Передавайте привет «Орлятам», Долли и ее подруге, особенно Мэри; и скажите Эбби Форд, что я уже выучил полонез, который она разучивает. Я сижу и играю его снова и снова, и думаю, что никогда не устану от него. Он обладает для меня особым очарованием, так как я никогда не слышал его, кроме как в гостиной «Орлиного гнезда». Он всегда будет возвращать меня в ту комнату. Скажете ли вы Чарльзу Ньюкомбу, что Беррилл уничтожил всех «церковников»? Передавайте привет вашей семье и верьте мне, как всегда,

Дж. У. К. XXII

КОНКОРД, 22 апреля 1845 г.

Простите ли вы меня, если я завалю вас письмами сейчас, пока длится настроение писать?

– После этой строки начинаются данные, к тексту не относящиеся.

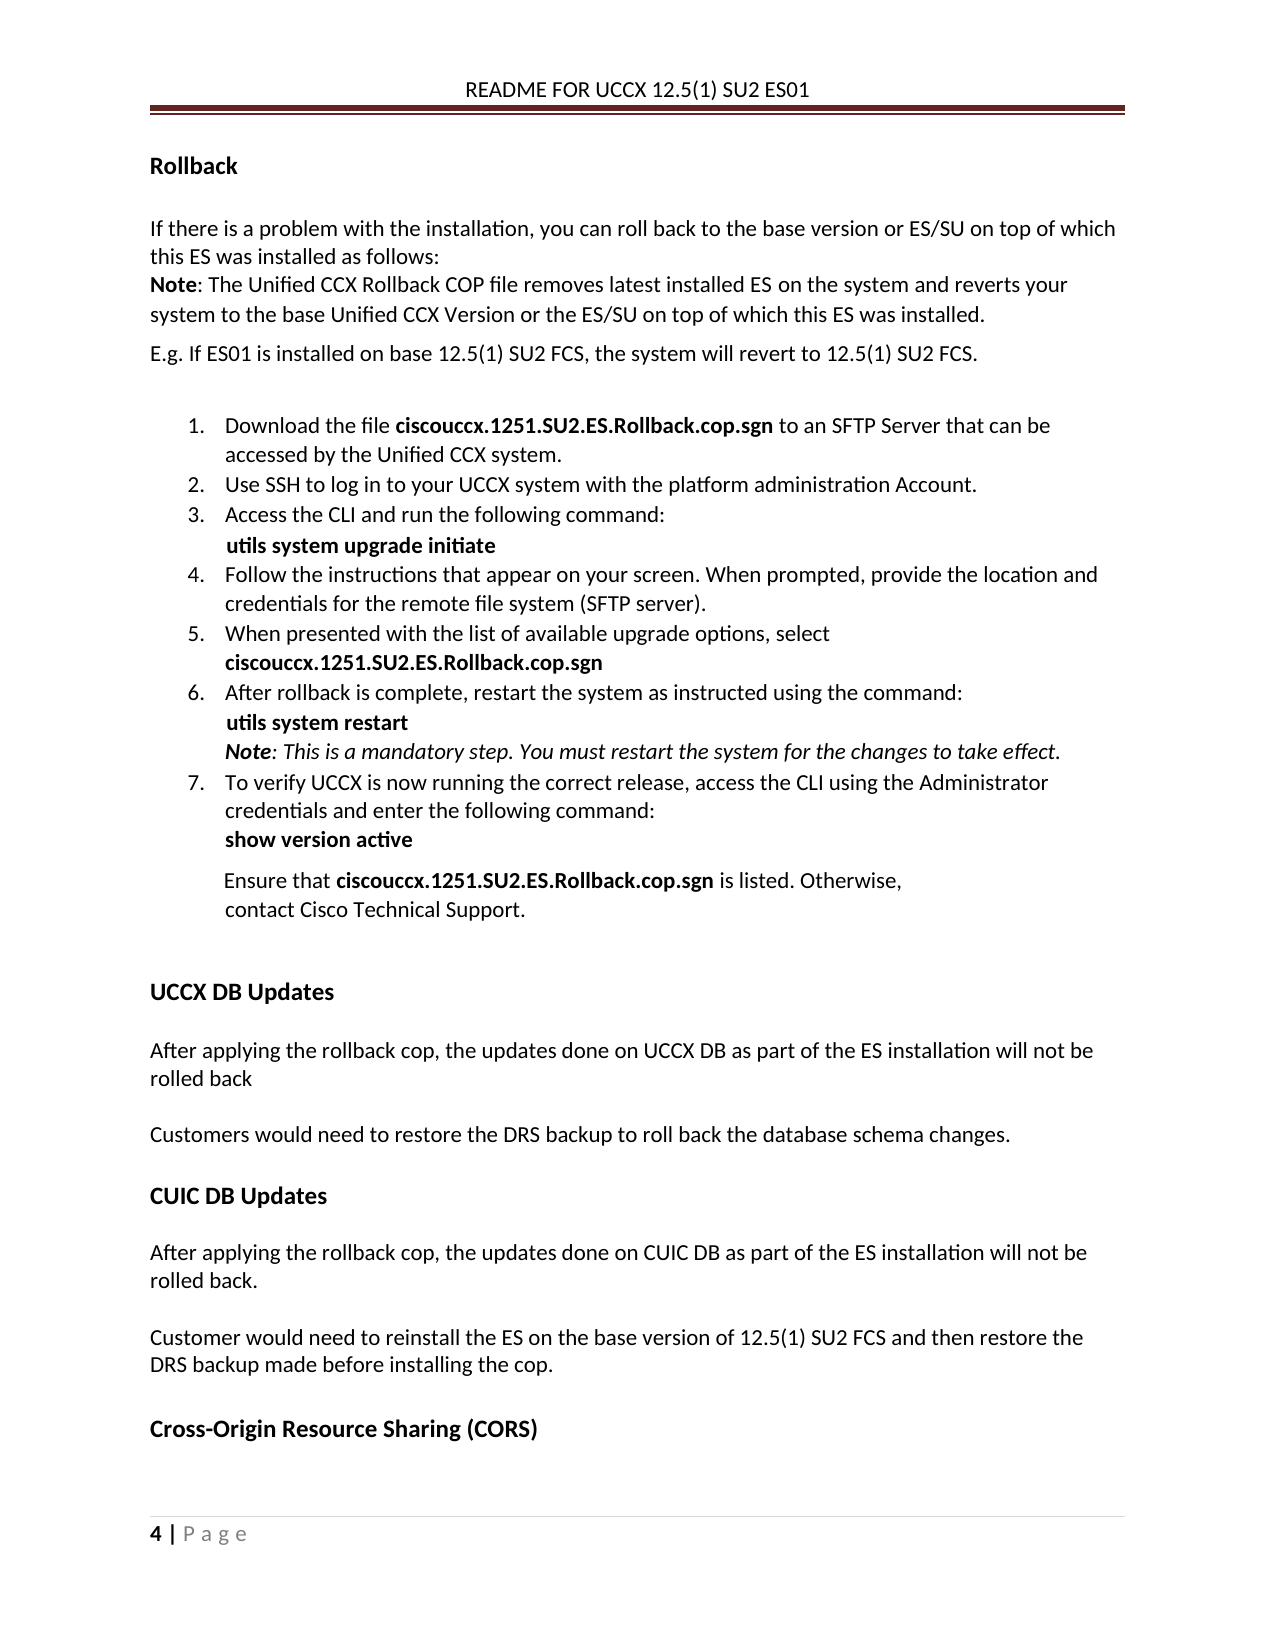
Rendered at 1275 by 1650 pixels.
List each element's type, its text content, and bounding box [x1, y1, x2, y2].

text After applying the rollback cop, the updates done on UCCX DB as part of the ES installation will not be rolled back [150, 1036, 1125, 1092]
text After applying the rollback cop, the updates done on CUIC DB as part of the ES installation will not be rolled back. [150, 1238, 1125, 1294]
list After rollback is complete, restart the system as instructed using the command: [187, 678, 1125, 706]
list Access the CLI and run the following command: [187, 501, 1125, 529]
list Follow the instructions that appear on your screen. When prompted, provide the location and credentials for the remote file system (SFTP server). [187, 560, 1125, 617]
subtitle Rollback [149, 150, 1125, 181]
text Note: The Unified CCX Rollback COP file removes latest installed ES on the system and reverts your system to the base Unified CCX Version or the ES/SU on top of which this ES was installed. [150, 270, 1125, 328]
list Download the file ciscouccx.1251.SU2.ES.Rollback.cop.sgn to an SFTP Server that can be accessed by the Unified CCX system. [187, 411, 1125, 468]
text Note: This is a mandatory step. You must restart the system for the changes to take effect. [225, 737, 1073, 765]
text utils system restart [226, 708, 1125, 736]
list Use SSH to log in to your UCCX system with the platform administration Account. [187, 470, 1125, 498]
text E.g. If ES01 is installed on base 12.5(1) SU2 FCS, the system will revert to 12.5(1) SU2 FCS. [150, 339, 1125, 367]
subtitle CUIC DB Updates [150, 1180, 1125, 1211]
subtitle Cross-Origin Resource Sharing (CORS) [150, 1413, 1125, 1444]
text If there is a problem with the installation, you can roll back to the base version or ES/SU on top of which this ES was installed as follows: [150, 214, 1125, 270]
list When presented with the list of available upgrade options, select ciscouccx.1251.SU2.ES.Rollback.cop.sgn [187, 619, 1125, 676]
text Ensure that ciscouccx.1251.SU2.ES.Rollback.cop.sgn is listed. Otherwise, contact Cisco Technical Support. [223, 867, 933, 923]
text utils system upgrade initiate [226, 531, 1125, 559]
list To verify UCCX is now running the correct release, access the CLI using the Administrator credentials and enter the following command: show version active [187, 768, 1125, 853]
subtitle UCCX DB Updates [150, 976, 1125, 1007]
text Customers would need to restore the DRS backup to roll back the database schema changes. [150, 1120, 1125, 1148]
text Customer would need to reinstall the ES on the base version of 12.5(1) SU2 FCS and then restore the DRS backup made before installing the cop. [150, 1323, 1125, 1379]
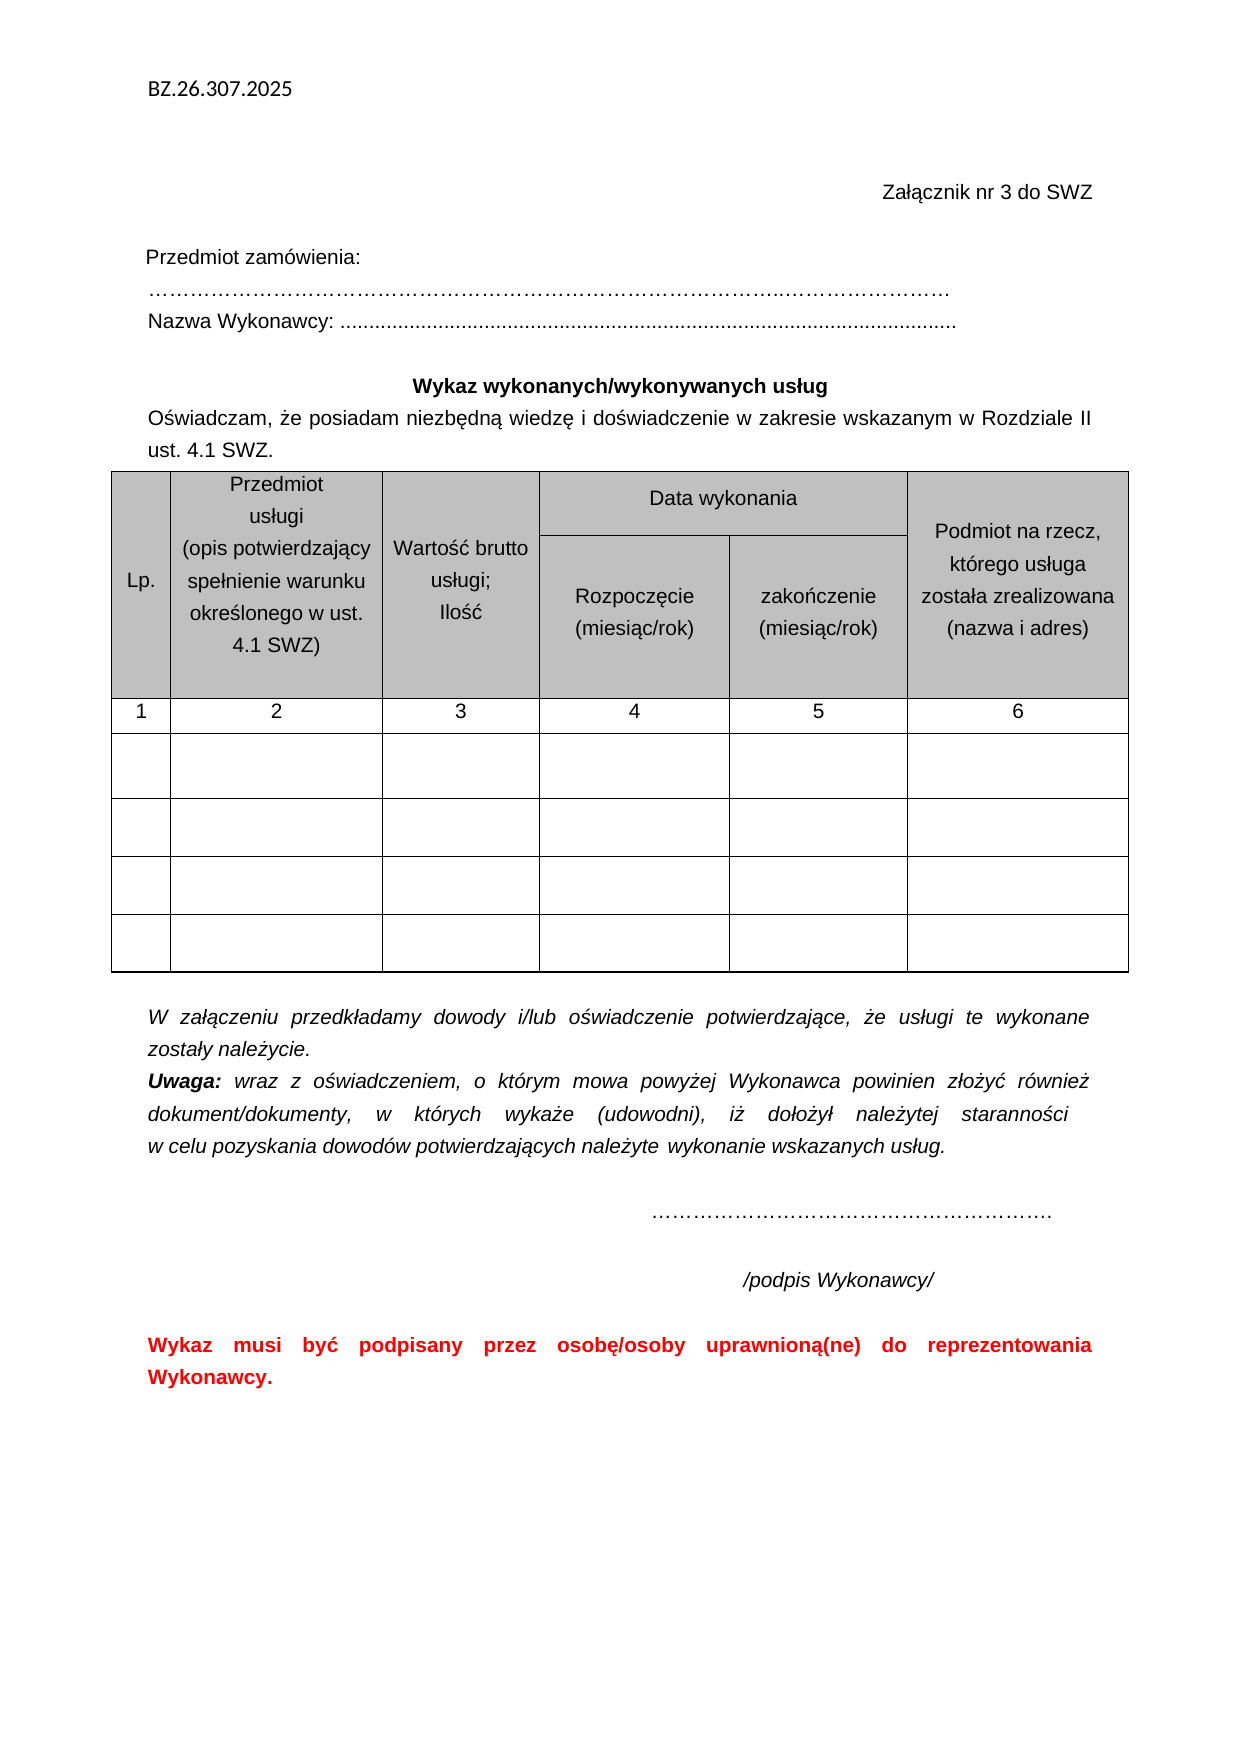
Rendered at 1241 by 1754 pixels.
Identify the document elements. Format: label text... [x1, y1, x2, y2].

table_cell [171, 915, 382, 971]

Кажется, я должен так исчерпать часть той прибавленной жизни, которую весна вливает в мои вены. Серая трава зимы так медленно, так незаметно выцветает в весеннюю зелень, что я наблюдаю за этим любопытными глазами любовника, который видит постепенное развитие более глубокой красоты на лице своей возлюбленной. Замечаете ли вы, как каждая весна, скользящая с небес с такой интенсивной жизнью, гасит или, скорее, подавляет воспоминание обо всех прошлых веснах, подобно большому драгоценному камню, окруженному в кольце множеством мелких? И когда я стоял сегодня, словно слыша пульс новой активной жизни в природе, ибо зима больше похожа на неизменное мертвое лицо интеллектуального человека, контраст этой дымящейся и нагревающейся жизни был предложен мне, как это всегда бывает, и необходимо для совершенства мысли. Идея дня не симметрична, если только ночь не подразумевается в мысли, ибо если бы кто-то мог написать портрет дня, это была бы яркость на фоне тьмы.

Почему мы так обеспокоены или взволнованы смертью, воодушевлены или подавлены? Она не может ничего дать и ничего взять. Каждая сфера удовлетворяет свои желания своими надеждами, и поэтому, кажется, показывает, что жизнь — это лишь попытка достичь равновесия. По крайней мере, она показывает это для данного состояния. В каждом опыте есть постоянный баланс, никогда не бывает постоянства, так как ночь следует за днем, но никогда не переживает восход солнца. Ни Платон, ни Шекспир не испили всей этой красоты, и кажется неправильным становиться холодным и черствым по отношению к ней, внешне, как мертвые. Если они видят душу вещей, видят ли они форму природы без души, как мы сейчас? Если смерть отмечает лишь общее расширение жизни и природы, это не более приятно. С большими надеждами приходят большие желания; и, в конце концов, это лишь ведение более объемной бухгалтерской книги. Нет стандарта жизни, как нет стандарта характера. Цветок иногда является столь же чистым удовлетворением, как человек или мысль об архангеле. Становится пословицей, что нищий счастливее короля, а пословицы — это лишь простые маски, в которых мудрость бродит по миру.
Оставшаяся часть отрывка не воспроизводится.